- _Goal of the exercise_
All entries below must be given again word for word.

┌────────

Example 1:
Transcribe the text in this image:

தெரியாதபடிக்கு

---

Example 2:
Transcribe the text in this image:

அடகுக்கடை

└────────

- _Output_
Example 1:
Transcribe the text in this image:

தெரியாதபடிக்கு

---

Example 2:
Transcribe the text in this image:

அடகுக்கடை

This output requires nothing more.